Unfortunately, the only reward for wondering these questions is a big fat question mark. For me, the underwhelming number of hints it provides can sometimes feel overwhelming.
Yet my little niece gets to go home tonight. She gets to experience what it’s like to have loving parents who will someday make her giggle like crazy, cause her to storm off to her bedroom in sadness or fury, or inspire her to pursue her talents and interests. She will also meet her brother for the first time, marking for them a start to the joys and tribulations of sibling relationship management. They will fight over toys, travel the world together, and grow into different people whose values and opinions may not always align.
Isn’t all of this the true meat of life, the value granted by those perfectly-combined particles that have somehow become us? I have no answers about the secrets of the universe, but I do know that my niece’s existence is a miracle. She came from nothing, and here she is, about to start this incredible adventure we call life. It can’t be meaningless, because it’s just too damned amazing. Some strange gut instinct tells me that this new addition to world is a quick wink and grin from the force that bridges matter and meaning.
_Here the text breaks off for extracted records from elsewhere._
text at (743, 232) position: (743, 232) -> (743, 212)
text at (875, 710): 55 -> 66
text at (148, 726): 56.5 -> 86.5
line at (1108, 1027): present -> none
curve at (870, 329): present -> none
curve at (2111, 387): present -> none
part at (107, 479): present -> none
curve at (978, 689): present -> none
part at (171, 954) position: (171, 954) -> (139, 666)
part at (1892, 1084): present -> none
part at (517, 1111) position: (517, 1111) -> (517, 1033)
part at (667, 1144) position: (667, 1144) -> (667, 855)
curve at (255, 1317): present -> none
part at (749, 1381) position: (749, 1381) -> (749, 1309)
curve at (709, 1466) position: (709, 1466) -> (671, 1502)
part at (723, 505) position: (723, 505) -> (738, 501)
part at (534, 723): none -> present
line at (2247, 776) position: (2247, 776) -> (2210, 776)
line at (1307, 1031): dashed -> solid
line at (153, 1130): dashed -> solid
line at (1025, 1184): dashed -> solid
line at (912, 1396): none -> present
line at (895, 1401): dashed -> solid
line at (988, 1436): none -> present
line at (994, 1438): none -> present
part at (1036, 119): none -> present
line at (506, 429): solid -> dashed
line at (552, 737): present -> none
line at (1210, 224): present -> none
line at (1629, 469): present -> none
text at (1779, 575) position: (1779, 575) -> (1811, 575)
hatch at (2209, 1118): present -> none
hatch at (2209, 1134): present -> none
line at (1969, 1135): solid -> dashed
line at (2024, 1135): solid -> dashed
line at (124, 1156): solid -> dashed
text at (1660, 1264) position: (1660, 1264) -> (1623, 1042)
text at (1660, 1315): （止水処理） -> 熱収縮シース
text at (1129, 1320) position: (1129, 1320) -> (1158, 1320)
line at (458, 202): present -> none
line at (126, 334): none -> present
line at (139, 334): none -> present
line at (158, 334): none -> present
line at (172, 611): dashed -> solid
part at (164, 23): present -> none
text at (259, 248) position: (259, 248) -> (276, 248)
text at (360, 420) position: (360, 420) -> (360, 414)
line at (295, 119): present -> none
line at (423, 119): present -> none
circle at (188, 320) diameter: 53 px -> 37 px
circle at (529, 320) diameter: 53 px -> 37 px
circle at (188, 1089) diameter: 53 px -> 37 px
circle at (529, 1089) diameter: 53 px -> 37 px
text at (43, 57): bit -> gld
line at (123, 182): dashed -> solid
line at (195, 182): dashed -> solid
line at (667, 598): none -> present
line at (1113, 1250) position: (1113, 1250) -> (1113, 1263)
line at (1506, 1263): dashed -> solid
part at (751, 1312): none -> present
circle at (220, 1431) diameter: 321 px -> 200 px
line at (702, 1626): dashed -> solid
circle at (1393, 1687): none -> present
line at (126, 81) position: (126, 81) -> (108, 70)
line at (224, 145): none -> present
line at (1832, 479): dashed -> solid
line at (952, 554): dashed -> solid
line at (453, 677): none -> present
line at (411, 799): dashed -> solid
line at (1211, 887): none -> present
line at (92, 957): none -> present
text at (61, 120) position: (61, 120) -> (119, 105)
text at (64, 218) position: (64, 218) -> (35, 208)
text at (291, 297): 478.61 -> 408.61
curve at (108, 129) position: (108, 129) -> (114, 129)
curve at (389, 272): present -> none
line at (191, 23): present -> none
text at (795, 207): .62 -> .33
A few weeks ago, I watched a TV show that gave me an interesting perspective. It involved a virtual reality game where characters played without having any overall knowledge of the game’s purpose. It resembled a heightened version of normal life, and players simply . . . played. At one point, a character asked, “What’s the point of the game?” and his cohort replied, “Nobody knows. Some people think the point of the game is to figure out how to play it.”
I’m pretty sure this is a perfect allegory for our existence. The scientific pursuit of truth falls right into it, because ultimately it will inform what we as human beings do—how we play the game. My beautiful new niece is just starting out. What she doesn’t know and may never know (unless she someday reads this) is that she has already given me a hint, already made her first move.
Perhaps someday I’ll be able to return the favor. Until then, the game continues.